Longshoremen exercise their contractual right to refuse to cross anti-outsourcing picket line at Ports of Los Angeles and Long Beach
Union and employers confirm that the ILWU Local 63 Office Clerical Unit picket line is bona fide and that longshoremen have a contractual right to respect the picket lines
SAN PEDRO, CA (November 29, 2012) – The ILWU-PMA Coast Labor Relations Committee that establishes policy and administers the contract between the employer and union on the West Coast waterfront on Wednesday agreed that ILWU Local 63 Office Clerical Unit (OCU) picket lines at the Ports of Los Angeles and Long Beach were bona fide. The agreement confirms that longshoremen in ILWU Locals 13, 63 and 94 have the right to refuse to cross OCU pickets under the collective bargaining agreement between the International Longshore and Warehouse Union and the Pacific Maritime Association. The Los Angeles/Long Beach Harbor though impacted, remains open for commerce at greater than 25% capacity.
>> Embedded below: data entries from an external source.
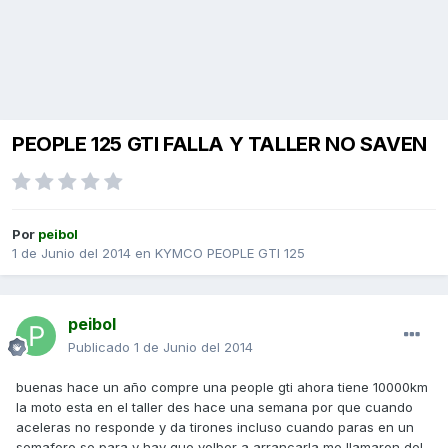
PEOPLE 125 GTI FALLA Y TALLER NO SAVEN
Por
peibol
1 de Junio del 2014
en
KYMCO PEOPLE GTI 125
peibol
Publicado
1 de Junio del 2014
buenas hace un año compre una people gti ahora tiene 10000km
la moto esta en el taller des hace una semana por que cuando
aceleras no responde y da tirones incluso cuando paras en un
semaforo se para y hay que volber a arrancarla me llamaron del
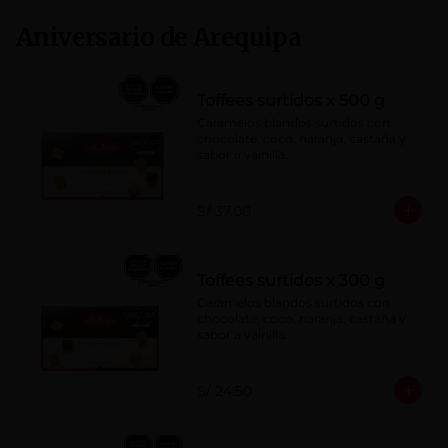
Aniversario de Arequipa
Toffees surtidos x 500 g
Caramelos blandos surtidos con 
chocolate, coco, naranja, castaña y 
sabor a vainilla.
S/ 37.00
Toffees surtidos x 300 g
Caramelos blandos surtidos con 
chocolate, coco, naranja, castaña y 
sabor a vainilla.
S/ 24.50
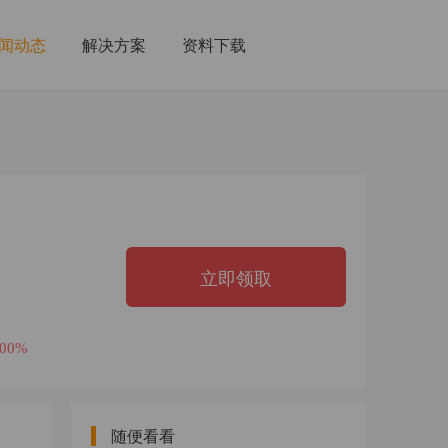
闻动态
解决方案
资料下载
立即领取
100%
随便看看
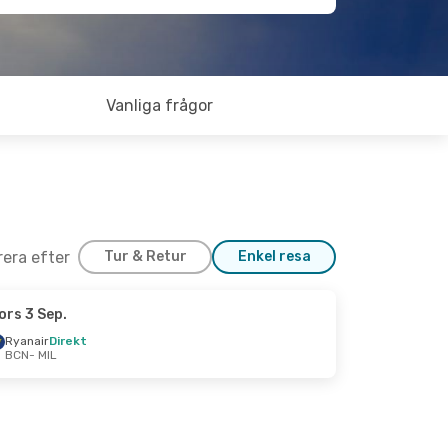
Vanliga frågor
trera efter
Tur & Retur
Enkel resa
ors 3 Sep.
Ryanair
Direkt
BCN
- MIL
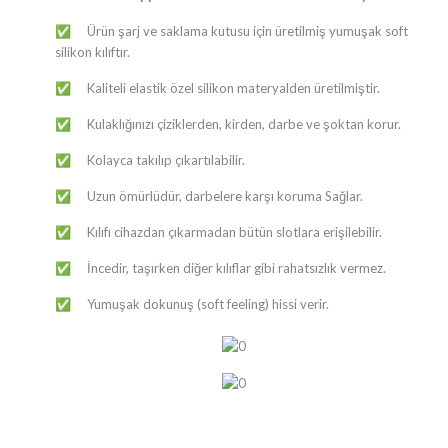
​​​Ürün şarj ve saklama kutusu için üretilmiş yumuşak soft
✅
silikon kılıftır.
Kaliteli elastik özel silikon materyalden üretilmiştir.
✅
Kulaklığınızı çiziklerden, kirden, darbe ve şoktan korur.
✅
Kolayca takılıp çıkartılabilir.
✅
Uzun ömürlüdür, darbelere karşı koruma Sağlar.
✅
Kılıfı cihazdan çıkarmadan bütün slotlara erişilebilir.
✅
İncedir, taşırken diğer kılıflar gibi rahatsızlık vermez.
✅
Yumuşak dokunuş (soft feeling) hissi verir.
✅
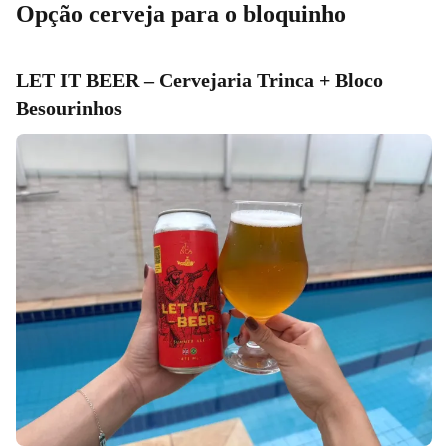
Opção cerveja para o bloquinho
LET IT BEER – Cervejaria Trinca + Bloco
Besourinhos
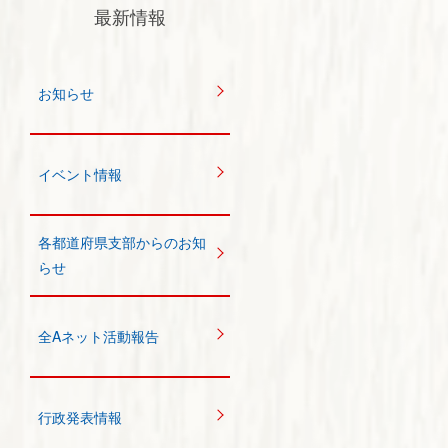
最新情報
お知らせ
イベント情報
各都道府県支部からのお知
らせ
全Aネット活動報告
行政発表情報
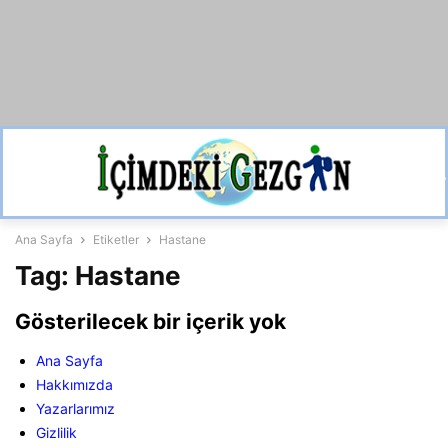
Ana Sayfa
Etiketler
Hastane
Tag: Hastane
Gösterilecek bir içerik yok
Ana Sayfa
Hakkımızda
Yazarlarımız
Gizlilik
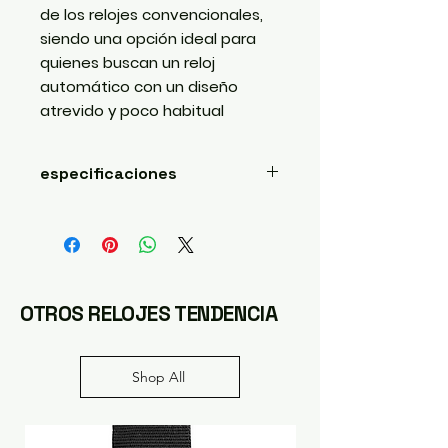
de los relojes convencionales,
siendo una opción ideal para
quienes buscan un reloj
automático con un diseño
atrevido y poco habitual
especificaciones
Marca: Constantin Weisz
Modelo: X-ISM Skeleton
Referencia: 24A1003CW
Movimiento: Mecánico
automático
OTROS RELOJES TENDENCIA
Esfera: Skeleton
(esqueletizada)
Caja: Acero inoxidable
Shop All
Color: Gris antracita
Cristal: Mineral endurecido
Correa: Cuero negro
Hebilla firmada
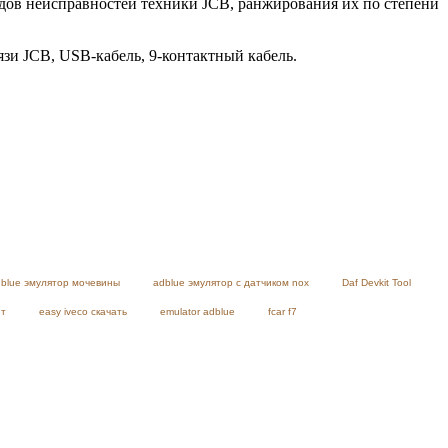
дов неисправностей техники JCB, ранжирования их по степени
язи JCB, USB-кабель, 9-контактный кабель.
blue эмулятор мочевины
adblue эмулятор с датчиком nox
Daf Devkit Tool
ет
easy iveco скачать
emulator adblue
fcar f7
Members of the OCU have been working without a contract for 30 months, while simultaneously negotiating in good faith to reach an agreement with their employers, who include the carriers and terminal operators that employ longshoremen under the ILWU-PMA collective bargaining agreement.
Ray Familathe, the ILWU’s International Vice President for the Mainland, said, “I’m proud of the sacrifice that is being made by the men and women of Locals 13, 63 and 94 as they stand in solidarity with OCU and against the outsourcing of the good jobs that this community needs. And, despite the Employers’ propaganda to the contrary, the Port is still moving cargo.”
Joe Cortez, President of ILWU Local 13, said, “We support our sister local as its members work to reach a good contract that maintains local jobs with good working conditions, and family wages and benefits. We urge the employers to get back to the negotiating table and reach a good contract with the OCU.”
Ray Ortiz, Jr., an ILWU Coast Committeeman who represents all 30 longshore local unions on the West Coast, said, “Longshoremen stand up when other workers need our help. Sure it’s sacrifice to give up a paycheck when you refuse to cross the picket, but we believe it’s in the long-term interest of the Los Angeles-Long Beach Harbor area to retain these good local jobs. By standing with OCU, we stand with the community.”